-- Text segment --
Reducing pipelined loops’ initiation-interval is the main goal of optimising an algorithm in HLS. Using conditional registers inside a pipelined-loop is one of the sources of high initiation-interval. Let’s consider the following function containing a pipelined for-loop. Note that all the defined variables used to keep data between loop iterations will be synthesised to registers in hardware if they survive the compiler optimisation passes. 

double conditional_register(double A[N], double B[N], int n) {


    double s = 0;

    for (int i = 0; i < n; i++) {
#pragma HLS PIPELINE
        double a = A[i] - B[i];
	if (a > 0)
	    s += a;
    return s;
}

In this code, the HLS tool synthesis the s variable into a register. The conditional statement encompassing the register modification prevents the synthesis tool from employing the pipeline optimisation efficiently. Therefore, the resulted II would be 6. The following figure shows the analysis perspective generated by using the Vitis-HLS 2020.2 toolset.

With a simple modification, this code can be synthesised into a pipelined microarchitecture with II=1. The idea is to change the conditional-register to a conditional-variable. The following code shows the modified code. In this code, the if-statement along with the t variable is synthesised into a simple multiplexer.

double conditional_register(double A[N], double B[N], int n) {


    double s = 0;

    for (int i = 0; i < n; i++) {
#pragma HLS PIPELINE
        double a = A[i] - B[i];
	double t;
	if (a > 0)
	    t = a;
	else
	    t = 0;
	s+=t;
    }
    return s;
}

The following figure shows the analysis perspective generated by using the Vitis-HLS 2020.2 toolset.

-- Available data --
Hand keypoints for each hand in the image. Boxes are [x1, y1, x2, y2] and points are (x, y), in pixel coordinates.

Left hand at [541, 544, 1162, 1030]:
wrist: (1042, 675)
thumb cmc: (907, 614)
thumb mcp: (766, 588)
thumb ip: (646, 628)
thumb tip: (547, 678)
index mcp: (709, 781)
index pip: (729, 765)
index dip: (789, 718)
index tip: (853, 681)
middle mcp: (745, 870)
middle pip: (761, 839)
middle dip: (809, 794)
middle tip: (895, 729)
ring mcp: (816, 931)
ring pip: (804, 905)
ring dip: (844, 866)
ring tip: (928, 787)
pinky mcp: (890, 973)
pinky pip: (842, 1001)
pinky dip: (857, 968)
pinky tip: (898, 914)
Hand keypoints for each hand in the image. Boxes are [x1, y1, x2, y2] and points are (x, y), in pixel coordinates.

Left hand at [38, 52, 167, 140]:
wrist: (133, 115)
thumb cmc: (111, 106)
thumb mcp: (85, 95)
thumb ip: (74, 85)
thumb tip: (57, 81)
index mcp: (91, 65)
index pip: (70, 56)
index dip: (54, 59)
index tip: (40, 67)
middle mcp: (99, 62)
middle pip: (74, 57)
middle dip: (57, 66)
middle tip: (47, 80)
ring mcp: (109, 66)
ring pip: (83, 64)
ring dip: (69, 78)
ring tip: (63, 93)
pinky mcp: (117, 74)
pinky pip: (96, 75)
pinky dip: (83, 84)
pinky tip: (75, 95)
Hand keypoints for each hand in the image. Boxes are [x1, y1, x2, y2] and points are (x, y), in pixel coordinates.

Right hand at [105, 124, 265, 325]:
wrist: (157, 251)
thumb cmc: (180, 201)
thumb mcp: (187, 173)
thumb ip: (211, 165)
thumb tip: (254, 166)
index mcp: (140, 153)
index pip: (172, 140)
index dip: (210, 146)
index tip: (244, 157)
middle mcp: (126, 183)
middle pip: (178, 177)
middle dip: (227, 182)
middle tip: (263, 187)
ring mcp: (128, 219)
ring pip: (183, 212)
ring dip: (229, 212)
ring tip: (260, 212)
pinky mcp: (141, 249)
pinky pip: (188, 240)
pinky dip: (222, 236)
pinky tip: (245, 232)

-- Brief --
Do these statements agree with the text on conditional registers in HLS? Answer each with yes or no, and quote the deciding words from the text. (a) The original function, with its conditional register, results in an initiation interval of 6. (b) In the modified code, the if-statement and the t variable are synthesized into a register. (c) The main goal of optimizing an algorithm in HLS is reducing the initiation interval of pipelined loops.

-- Response area --
(a) Yes: "Therefore, the resulted II would be 6."
(b) No: "the if-statement along with the t variable is synthesised into a simple multiplexer."
(c) Yes: "Reducing pipelined loops’ initiation-interval is the main goal of optimising an algorithm in HLS."